One possible contender to replace Justice Antonin Scalia on the U.S. Supreme Court is an Indian-American appeals court judge, Sri Srinivasan, who has pro-business credentials and a stellar resume. He also has a dog. Learn more about dog training tips today.
If he was nominated his background may make it more politically challenging for Republicans as they plan to block anyone put forward by President Barack Obama.
Srinivasan, 48, has served on the U.S. Court of Appeals for the District of Columbia Circuit since he was confirmed on a 97-0 bipartisan vote in the U.S. Senate in May 2013. Republican senators who supported him then would likely be asked to justify why they couldn’t back him for the Supreme Court.
Many names are likely under consideration and the White House has not tipped its hand, but recent Supreme Court appointments have tended to be appeals court judges and the appeals court in Washington on which Srinivasan serves has often been a springboard to the high court. Scalia himself served on the court, as did other Supreme Court members Chief Justice John Roberts, Justice Clarence Thomas and Justice Ruth Bader Ginsburg.

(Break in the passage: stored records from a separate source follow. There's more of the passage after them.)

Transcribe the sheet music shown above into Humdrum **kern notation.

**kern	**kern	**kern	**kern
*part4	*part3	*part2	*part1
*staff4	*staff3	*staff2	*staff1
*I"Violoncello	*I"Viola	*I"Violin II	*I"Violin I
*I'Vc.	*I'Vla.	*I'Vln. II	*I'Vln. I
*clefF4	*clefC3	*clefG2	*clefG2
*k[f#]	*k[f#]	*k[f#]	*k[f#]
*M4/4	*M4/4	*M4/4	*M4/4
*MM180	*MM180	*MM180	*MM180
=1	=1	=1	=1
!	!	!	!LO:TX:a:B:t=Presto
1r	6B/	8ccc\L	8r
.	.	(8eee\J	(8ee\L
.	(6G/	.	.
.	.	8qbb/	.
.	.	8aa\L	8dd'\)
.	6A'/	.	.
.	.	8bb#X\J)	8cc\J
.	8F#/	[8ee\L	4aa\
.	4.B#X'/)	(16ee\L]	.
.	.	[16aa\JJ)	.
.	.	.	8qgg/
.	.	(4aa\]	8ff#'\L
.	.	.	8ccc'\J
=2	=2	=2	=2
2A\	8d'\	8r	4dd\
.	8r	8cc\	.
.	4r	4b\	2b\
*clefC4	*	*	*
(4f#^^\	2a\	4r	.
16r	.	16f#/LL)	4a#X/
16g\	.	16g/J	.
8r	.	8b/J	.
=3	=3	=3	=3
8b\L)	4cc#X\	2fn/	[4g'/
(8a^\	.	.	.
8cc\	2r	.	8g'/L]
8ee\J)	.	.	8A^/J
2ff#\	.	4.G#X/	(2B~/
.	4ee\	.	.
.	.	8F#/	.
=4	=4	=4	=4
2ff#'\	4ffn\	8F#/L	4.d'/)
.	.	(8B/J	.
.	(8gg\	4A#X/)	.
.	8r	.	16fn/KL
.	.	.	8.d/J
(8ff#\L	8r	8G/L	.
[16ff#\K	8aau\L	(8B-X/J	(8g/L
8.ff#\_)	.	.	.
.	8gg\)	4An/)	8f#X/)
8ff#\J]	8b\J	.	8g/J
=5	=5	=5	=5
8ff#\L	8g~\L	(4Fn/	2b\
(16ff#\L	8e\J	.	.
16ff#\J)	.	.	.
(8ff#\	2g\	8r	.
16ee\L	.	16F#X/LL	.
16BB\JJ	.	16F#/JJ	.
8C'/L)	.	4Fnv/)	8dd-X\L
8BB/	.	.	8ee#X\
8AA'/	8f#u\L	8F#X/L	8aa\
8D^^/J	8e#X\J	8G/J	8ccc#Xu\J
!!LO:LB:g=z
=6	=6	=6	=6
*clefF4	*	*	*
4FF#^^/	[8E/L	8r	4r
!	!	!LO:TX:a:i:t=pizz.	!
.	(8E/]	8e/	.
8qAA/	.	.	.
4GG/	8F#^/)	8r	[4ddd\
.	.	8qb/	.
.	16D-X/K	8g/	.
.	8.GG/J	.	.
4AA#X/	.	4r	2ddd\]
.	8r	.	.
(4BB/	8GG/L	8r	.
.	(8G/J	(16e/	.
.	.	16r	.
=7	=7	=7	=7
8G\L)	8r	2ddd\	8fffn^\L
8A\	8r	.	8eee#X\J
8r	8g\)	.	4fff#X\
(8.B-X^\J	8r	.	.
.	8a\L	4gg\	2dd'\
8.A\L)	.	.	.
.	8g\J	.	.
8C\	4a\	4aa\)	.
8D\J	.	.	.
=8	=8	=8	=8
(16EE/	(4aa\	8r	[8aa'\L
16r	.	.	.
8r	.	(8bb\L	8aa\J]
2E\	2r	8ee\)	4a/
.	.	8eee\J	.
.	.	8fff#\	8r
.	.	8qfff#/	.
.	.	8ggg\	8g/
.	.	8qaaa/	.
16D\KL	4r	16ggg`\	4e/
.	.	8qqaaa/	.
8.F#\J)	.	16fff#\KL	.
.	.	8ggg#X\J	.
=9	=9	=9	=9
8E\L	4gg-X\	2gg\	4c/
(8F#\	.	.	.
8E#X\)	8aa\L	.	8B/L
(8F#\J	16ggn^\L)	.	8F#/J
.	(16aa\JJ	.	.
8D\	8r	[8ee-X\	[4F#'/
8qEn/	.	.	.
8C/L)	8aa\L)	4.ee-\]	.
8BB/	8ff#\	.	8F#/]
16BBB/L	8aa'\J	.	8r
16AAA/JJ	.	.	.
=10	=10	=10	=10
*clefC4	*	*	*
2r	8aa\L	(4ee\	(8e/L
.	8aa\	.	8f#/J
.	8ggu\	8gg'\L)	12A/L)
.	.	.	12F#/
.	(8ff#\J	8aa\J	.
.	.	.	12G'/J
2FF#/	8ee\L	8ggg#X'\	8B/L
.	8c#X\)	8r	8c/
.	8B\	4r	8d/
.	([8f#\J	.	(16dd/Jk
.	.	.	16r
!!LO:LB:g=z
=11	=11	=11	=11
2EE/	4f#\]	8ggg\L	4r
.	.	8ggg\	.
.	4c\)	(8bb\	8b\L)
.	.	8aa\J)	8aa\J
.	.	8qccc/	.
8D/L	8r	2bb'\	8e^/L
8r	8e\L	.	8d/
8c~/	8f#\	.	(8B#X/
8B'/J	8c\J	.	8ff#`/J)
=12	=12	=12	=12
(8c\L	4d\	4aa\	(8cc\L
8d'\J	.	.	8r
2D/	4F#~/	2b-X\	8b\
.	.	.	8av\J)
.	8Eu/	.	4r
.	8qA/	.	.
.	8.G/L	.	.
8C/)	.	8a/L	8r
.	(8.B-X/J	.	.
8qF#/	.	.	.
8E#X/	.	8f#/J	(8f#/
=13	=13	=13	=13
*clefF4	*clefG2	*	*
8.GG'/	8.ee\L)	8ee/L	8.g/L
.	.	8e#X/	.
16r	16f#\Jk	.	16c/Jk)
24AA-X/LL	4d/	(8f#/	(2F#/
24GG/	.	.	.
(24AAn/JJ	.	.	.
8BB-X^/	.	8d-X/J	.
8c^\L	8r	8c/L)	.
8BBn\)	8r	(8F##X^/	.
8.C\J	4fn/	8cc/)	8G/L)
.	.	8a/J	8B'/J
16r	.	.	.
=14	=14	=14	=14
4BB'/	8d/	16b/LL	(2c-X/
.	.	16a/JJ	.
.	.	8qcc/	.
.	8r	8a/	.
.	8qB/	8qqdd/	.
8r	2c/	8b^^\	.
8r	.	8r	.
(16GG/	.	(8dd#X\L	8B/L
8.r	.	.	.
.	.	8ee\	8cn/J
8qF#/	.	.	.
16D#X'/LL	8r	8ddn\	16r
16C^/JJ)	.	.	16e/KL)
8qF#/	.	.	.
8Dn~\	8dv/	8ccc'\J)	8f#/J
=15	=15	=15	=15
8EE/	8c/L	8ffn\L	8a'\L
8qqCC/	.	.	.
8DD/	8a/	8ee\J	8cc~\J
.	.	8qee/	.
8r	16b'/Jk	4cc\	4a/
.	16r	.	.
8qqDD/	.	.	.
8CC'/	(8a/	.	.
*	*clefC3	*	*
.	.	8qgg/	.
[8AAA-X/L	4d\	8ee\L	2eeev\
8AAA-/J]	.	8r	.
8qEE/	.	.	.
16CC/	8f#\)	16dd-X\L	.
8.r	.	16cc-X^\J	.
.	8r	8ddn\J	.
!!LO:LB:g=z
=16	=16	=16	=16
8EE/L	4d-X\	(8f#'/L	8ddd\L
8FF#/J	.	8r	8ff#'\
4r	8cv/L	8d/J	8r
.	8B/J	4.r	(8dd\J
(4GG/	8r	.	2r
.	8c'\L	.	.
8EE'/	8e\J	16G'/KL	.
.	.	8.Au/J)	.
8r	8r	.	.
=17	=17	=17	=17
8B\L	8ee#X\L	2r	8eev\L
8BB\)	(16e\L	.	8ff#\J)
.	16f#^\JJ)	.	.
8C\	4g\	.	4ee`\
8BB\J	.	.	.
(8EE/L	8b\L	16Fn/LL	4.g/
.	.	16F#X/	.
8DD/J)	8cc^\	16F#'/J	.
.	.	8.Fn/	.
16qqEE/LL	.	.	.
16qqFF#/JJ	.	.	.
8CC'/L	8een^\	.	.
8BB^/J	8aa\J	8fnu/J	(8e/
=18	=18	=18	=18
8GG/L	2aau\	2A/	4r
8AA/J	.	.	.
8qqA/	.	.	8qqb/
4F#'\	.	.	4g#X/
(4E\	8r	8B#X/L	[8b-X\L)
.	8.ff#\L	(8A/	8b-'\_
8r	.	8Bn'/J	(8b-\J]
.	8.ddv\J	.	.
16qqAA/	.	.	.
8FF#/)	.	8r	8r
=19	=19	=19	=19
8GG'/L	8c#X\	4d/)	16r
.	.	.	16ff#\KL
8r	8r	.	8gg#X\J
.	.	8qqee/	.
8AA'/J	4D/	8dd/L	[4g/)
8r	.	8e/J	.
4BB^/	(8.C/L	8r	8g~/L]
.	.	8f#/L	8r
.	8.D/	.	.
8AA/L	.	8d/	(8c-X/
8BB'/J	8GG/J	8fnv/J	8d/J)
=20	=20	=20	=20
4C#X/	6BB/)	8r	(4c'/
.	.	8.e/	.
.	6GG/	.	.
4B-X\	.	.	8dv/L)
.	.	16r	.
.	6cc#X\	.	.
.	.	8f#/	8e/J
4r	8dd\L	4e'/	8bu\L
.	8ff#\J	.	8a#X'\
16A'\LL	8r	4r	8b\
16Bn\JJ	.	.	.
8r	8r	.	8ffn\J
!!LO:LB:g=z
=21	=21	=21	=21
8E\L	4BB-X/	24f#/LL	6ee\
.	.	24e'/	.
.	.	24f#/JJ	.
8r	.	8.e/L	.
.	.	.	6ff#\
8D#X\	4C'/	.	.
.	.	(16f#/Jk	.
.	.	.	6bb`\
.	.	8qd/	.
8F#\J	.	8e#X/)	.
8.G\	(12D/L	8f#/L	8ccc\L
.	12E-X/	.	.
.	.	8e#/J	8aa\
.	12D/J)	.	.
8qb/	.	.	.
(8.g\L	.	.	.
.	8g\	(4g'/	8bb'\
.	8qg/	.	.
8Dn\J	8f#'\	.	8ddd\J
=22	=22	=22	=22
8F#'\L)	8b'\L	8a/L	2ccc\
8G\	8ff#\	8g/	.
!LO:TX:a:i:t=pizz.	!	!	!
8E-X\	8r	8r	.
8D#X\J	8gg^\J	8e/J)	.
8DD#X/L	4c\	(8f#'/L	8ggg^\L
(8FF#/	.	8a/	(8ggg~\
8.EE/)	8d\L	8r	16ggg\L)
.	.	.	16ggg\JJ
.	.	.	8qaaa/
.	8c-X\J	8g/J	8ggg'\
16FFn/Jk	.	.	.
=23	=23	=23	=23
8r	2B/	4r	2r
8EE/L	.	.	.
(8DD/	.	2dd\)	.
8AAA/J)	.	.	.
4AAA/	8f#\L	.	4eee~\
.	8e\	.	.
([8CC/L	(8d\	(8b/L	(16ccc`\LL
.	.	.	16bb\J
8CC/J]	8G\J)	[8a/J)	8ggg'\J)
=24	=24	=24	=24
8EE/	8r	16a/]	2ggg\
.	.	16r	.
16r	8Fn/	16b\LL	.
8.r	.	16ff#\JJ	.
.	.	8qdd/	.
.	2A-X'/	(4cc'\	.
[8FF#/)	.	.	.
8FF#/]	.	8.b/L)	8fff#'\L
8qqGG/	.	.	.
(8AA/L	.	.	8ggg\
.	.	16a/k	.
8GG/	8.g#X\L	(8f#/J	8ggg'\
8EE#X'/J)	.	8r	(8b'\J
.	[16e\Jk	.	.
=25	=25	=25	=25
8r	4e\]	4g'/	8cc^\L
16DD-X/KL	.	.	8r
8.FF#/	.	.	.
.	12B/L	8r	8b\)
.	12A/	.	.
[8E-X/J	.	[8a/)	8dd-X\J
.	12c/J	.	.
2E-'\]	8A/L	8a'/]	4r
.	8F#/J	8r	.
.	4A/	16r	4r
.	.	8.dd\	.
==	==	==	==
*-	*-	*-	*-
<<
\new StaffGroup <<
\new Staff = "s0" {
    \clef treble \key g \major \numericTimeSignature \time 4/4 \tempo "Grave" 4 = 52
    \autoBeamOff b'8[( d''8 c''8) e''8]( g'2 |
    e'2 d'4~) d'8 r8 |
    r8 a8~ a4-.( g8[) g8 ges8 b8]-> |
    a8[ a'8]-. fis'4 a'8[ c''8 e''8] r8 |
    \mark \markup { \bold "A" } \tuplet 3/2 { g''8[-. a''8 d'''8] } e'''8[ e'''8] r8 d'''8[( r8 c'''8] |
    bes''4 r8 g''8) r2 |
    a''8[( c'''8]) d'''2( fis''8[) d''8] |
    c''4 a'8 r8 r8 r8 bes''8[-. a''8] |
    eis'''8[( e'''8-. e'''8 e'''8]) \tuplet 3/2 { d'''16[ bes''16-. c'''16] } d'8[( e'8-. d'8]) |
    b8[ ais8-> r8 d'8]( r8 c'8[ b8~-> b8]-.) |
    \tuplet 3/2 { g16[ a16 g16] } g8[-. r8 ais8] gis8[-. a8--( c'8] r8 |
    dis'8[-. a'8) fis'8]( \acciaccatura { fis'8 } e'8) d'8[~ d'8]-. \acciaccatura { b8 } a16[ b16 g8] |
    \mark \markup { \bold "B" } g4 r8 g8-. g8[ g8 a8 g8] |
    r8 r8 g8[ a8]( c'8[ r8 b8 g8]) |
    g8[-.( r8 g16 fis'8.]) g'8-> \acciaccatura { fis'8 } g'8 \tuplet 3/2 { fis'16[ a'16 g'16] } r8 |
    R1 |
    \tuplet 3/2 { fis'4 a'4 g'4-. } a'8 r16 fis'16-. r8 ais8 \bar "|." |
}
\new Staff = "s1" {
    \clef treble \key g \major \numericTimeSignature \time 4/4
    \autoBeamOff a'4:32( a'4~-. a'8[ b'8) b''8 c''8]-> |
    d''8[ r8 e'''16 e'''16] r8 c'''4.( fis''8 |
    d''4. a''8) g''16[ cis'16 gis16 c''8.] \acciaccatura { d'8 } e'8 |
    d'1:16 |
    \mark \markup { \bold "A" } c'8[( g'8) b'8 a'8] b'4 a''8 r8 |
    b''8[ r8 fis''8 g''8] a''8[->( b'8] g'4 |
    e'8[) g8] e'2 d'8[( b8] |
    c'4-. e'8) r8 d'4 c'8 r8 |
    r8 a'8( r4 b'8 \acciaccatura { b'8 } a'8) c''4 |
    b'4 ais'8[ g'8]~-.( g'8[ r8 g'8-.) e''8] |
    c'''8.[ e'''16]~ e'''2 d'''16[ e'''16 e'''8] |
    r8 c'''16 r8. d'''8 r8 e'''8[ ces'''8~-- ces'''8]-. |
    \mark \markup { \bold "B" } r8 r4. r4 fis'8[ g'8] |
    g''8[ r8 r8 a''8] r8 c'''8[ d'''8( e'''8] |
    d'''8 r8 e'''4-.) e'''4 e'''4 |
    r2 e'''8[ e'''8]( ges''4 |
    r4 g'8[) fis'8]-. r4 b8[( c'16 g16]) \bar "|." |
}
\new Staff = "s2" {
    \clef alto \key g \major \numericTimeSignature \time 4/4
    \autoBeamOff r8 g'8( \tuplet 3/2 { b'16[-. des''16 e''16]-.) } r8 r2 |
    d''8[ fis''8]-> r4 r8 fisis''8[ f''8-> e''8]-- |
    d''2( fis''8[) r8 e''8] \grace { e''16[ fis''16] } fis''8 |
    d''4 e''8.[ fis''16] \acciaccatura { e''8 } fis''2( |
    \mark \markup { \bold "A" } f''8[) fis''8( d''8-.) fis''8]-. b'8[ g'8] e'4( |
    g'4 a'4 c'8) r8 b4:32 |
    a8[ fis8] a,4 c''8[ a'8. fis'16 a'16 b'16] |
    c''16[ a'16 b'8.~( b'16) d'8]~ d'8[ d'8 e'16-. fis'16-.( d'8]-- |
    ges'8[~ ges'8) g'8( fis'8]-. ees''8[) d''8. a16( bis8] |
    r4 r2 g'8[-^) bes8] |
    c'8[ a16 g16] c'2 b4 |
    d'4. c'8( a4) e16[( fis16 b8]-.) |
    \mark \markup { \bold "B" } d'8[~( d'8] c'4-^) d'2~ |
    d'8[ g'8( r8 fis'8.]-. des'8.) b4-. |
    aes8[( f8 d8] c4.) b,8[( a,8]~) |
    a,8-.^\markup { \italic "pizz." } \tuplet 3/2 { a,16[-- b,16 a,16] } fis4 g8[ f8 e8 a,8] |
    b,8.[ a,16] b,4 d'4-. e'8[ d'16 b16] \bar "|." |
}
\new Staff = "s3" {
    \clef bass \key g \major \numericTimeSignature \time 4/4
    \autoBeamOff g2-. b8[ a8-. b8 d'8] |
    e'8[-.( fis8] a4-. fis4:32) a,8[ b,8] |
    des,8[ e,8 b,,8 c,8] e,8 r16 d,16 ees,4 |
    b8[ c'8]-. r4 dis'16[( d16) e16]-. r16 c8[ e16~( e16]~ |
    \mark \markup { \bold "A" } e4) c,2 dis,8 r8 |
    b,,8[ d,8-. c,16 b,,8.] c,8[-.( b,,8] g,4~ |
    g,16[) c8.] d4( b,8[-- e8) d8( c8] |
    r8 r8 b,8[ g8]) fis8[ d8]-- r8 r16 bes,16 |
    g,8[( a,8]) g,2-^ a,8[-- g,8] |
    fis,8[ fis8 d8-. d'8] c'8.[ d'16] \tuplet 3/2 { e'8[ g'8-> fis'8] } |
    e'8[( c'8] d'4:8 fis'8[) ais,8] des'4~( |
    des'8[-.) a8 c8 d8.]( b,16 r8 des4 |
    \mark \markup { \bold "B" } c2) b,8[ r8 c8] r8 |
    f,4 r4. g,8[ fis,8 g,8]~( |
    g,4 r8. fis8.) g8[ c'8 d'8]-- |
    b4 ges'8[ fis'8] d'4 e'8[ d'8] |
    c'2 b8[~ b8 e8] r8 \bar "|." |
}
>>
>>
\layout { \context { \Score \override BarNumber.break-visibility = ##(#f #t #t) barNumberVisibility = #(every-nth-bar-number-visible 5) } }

The White House said on Sunday that Obama will wait until the U.S. Senate is back in session before making a nomination. The Senate returns from recess on Feb. 22.
Republicans have called for Scalia’s seat to remain open so that the next president, who would take office in January 2017, can nominate a replacement. Other judges Obama could consider appointing include Paul Watford, a black man who serves on the 9th U.S. Circuit Court of Appeals, and Jacqueline Nguyen, a Vietnamese-American woman who serves on the same court as Watford.
Little is known about Srinivasan’s views on divisive social issues like abortion and affirmative action. But as a senior Justice Department lawyer in 2013, he was part of the legal team that successfully urged the high court to strike down the Defense of Marriage Act, a law that restricted the definition of marriage to heterosexual couples for the purposes of federal benefits. The ruling helped pave the way for the court’s ruling in June 2015 that legalized gay marriage nationwide.
Srinivasan could not be reached for comment.